Em 2006, Michael Porter lançou o livro Repensando a Saúde, lançado no Brasil em 2007, que serviu como uma espécie de manifesto contra a competição de soma zero que caracteriza o setor de saúde. O que o professor de estratégia da Harvard Business School propôs foi um redesenho estratégico das empresas do setor em torno do que importa: o valor gerado para o paciente – chama-se de “value-based healthcare (VBHC). Os elementos que deveriam ser endereçados por toda a cadeia de valor são uma equação: adequação x custo/desfecho. Embora já seja consenso que esse é mesmo o caminho a seguir, o desfecho ainda é algo muito difícil de medir – levando em conta todo o ciclo do cuidado, não somente uma intervenção específica. Na maioria das empresas, isso acaba ficando nas apresentações de PowerPoint em vez de ser implantado.
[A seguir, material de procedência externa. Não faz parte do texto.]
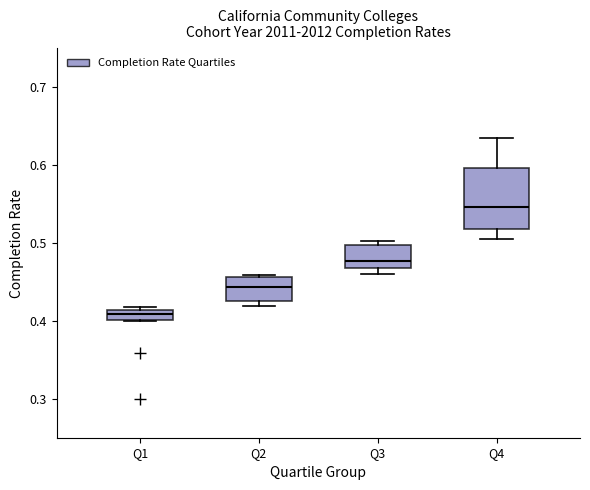

Where is the lower edge of the box for Q2 on the y-axis? The values are not printed on the chart, so give them approximately, as read against the axis.

0.43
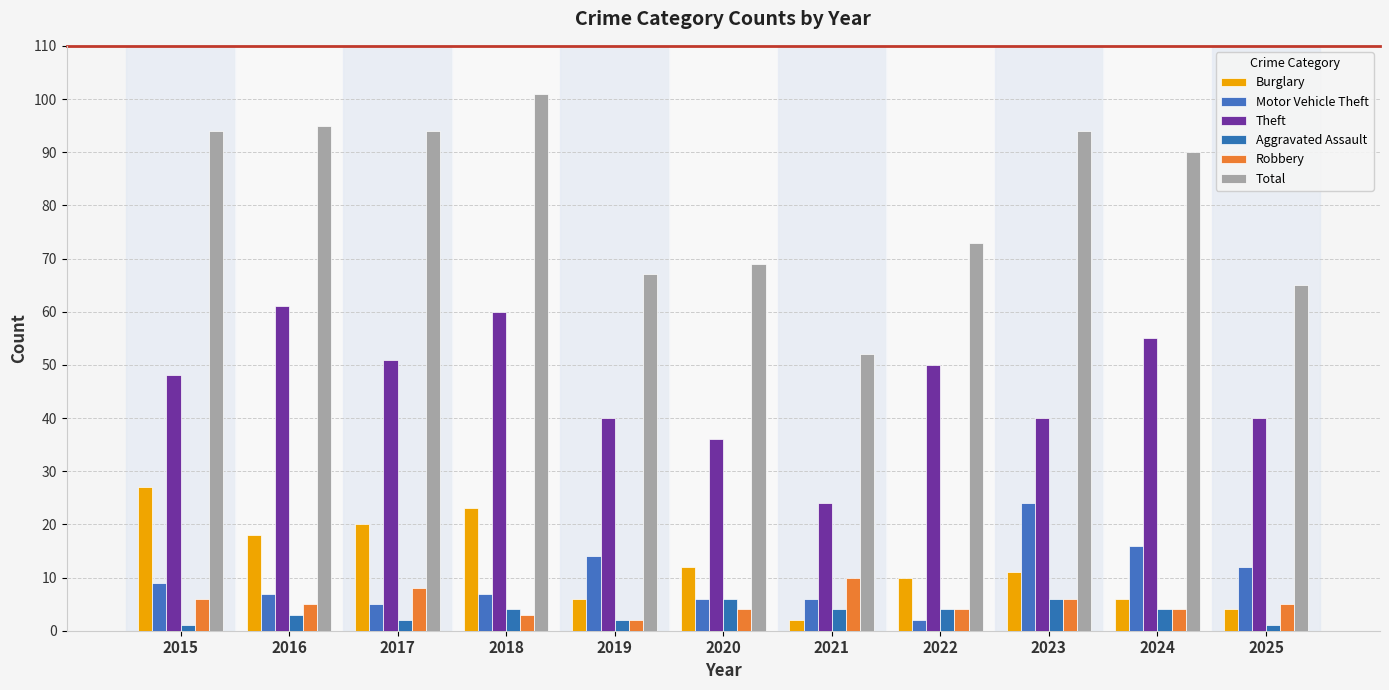

Which series changed the most between 2017 and 2022?

Total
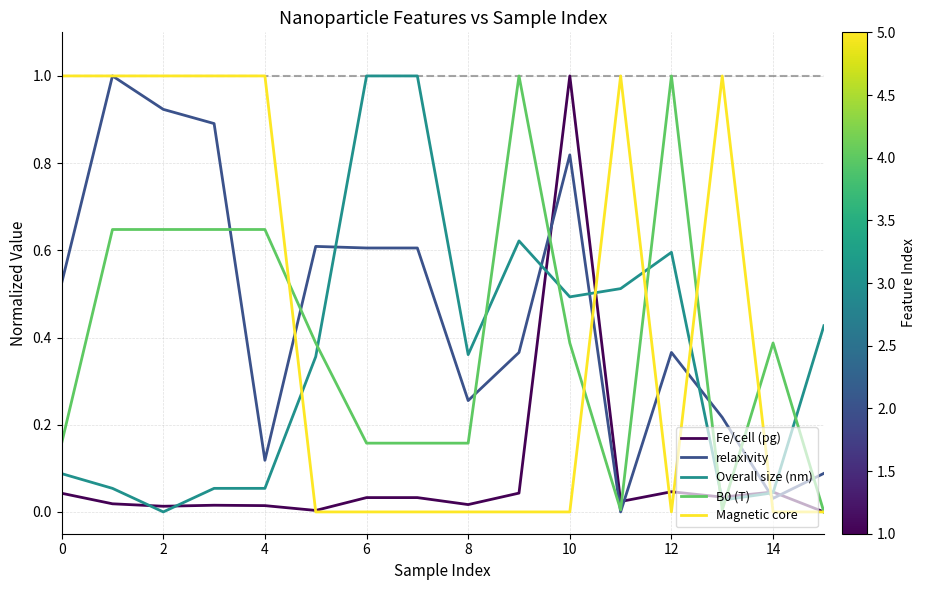

Which series ends up on top after the final intersection of Magnetic core and Overall size (nm)?

Overall size (nm)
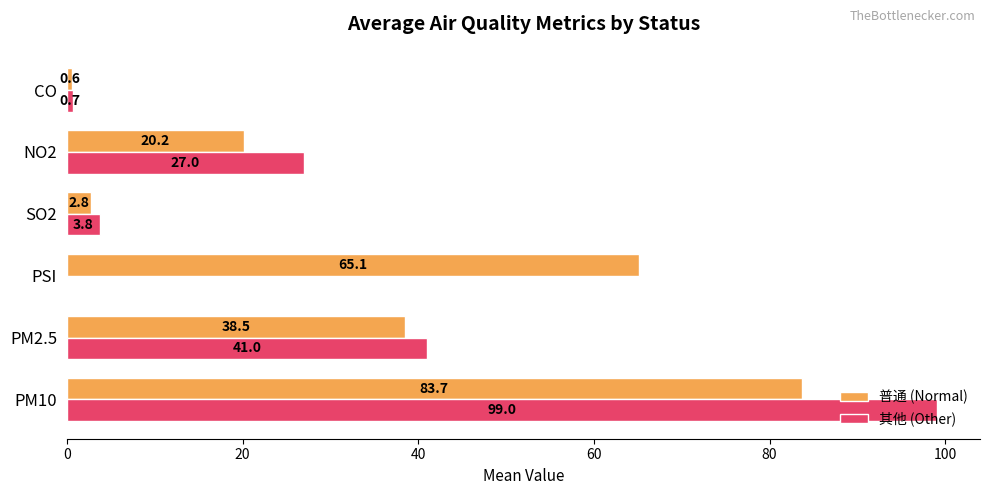

Read the 普通 (Normal) value at PM2.5.

38.5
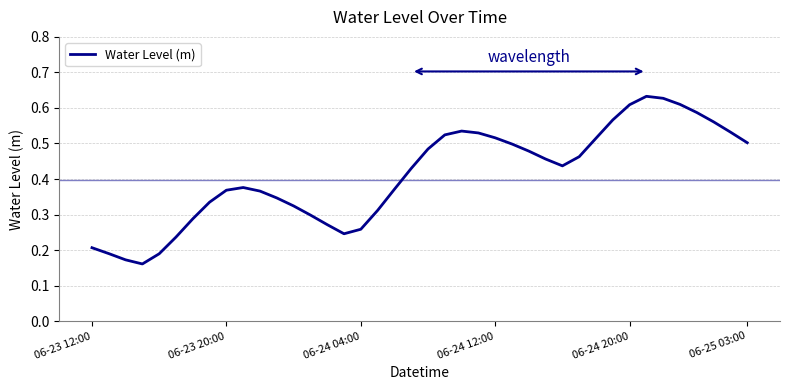

Does the chart have visible grid lines?

Yes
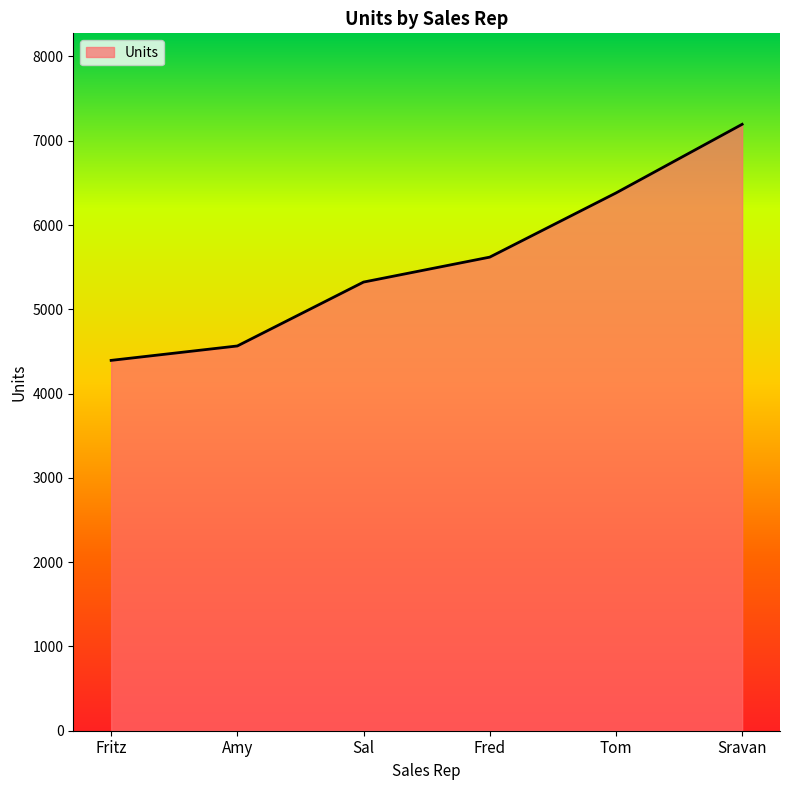

How many series are shown in this chart?

1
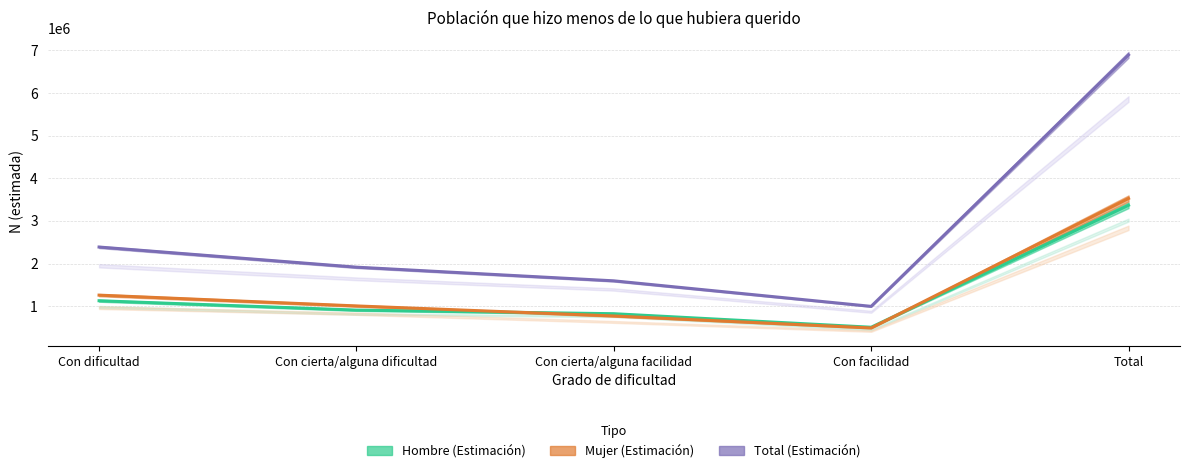

What is the highest value of the Mujer (Estimación) series?

3526792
A esperança é que a inovação das startups possa mudar esse estado das coisas.

Os planos digitais

Confiança e respeito ao tempo e ao dinheiro dos envolvidos são valores da Sami Saúde, que, como QSaúde e Leve Saúde, ilustra o modelo de health insurer orientada à atenção primária e focada em PMEs. Eis alguns atributos:

1. Foco em engajamento do usuário por meio de time de cuidado multiprofissional 24 horas e com a utilização de tecnologias próprias.
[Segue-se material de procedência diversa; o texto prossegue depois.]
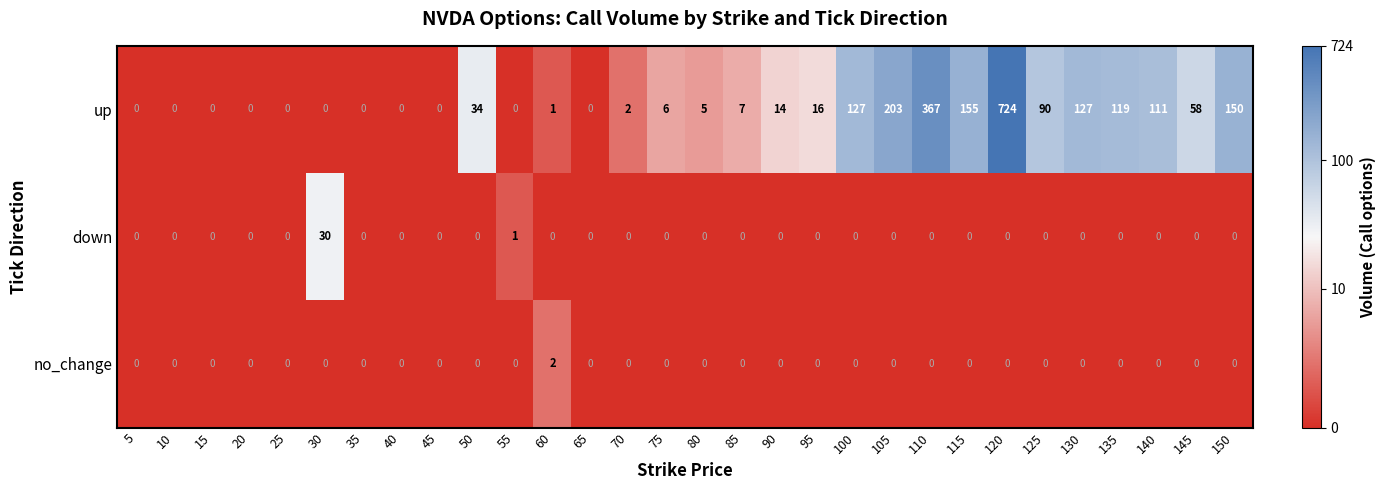

How many values in the up series are below 7?

15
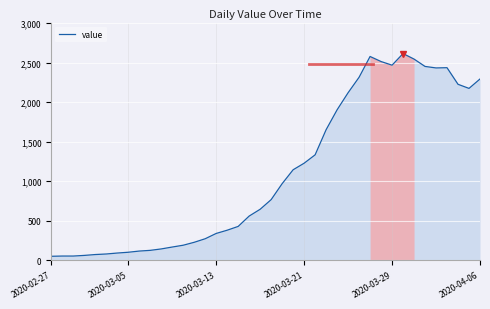

What is the sum of all values?

44331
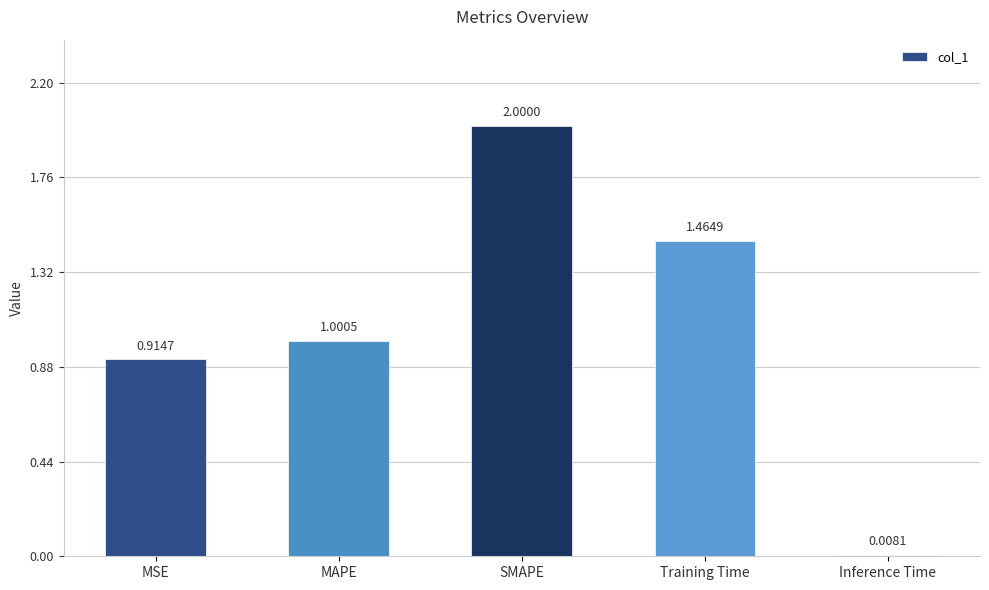

What position from the left is Inference Time?

5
2. Estímulo a atividades de prevenção à saúde, seja com acesso gratuito a apps (incluindo de mobilidade, para levar pessoas ao médico), a academias de ginástica.

3. Promessa de reajustes menores que o mercado.

4. Trabalho com rede restrita de prestadores de serviços em área geográfica limitada (mas com uso de seguros de viagem).

5. Busca de parceiros dispostos a trocar dados de saúde/assistenciais e controlar custos.

6. Times com 50% das pessoas de tecnologia.

7. Estudo de modelos de remuneração alternativos ao fee-for-service.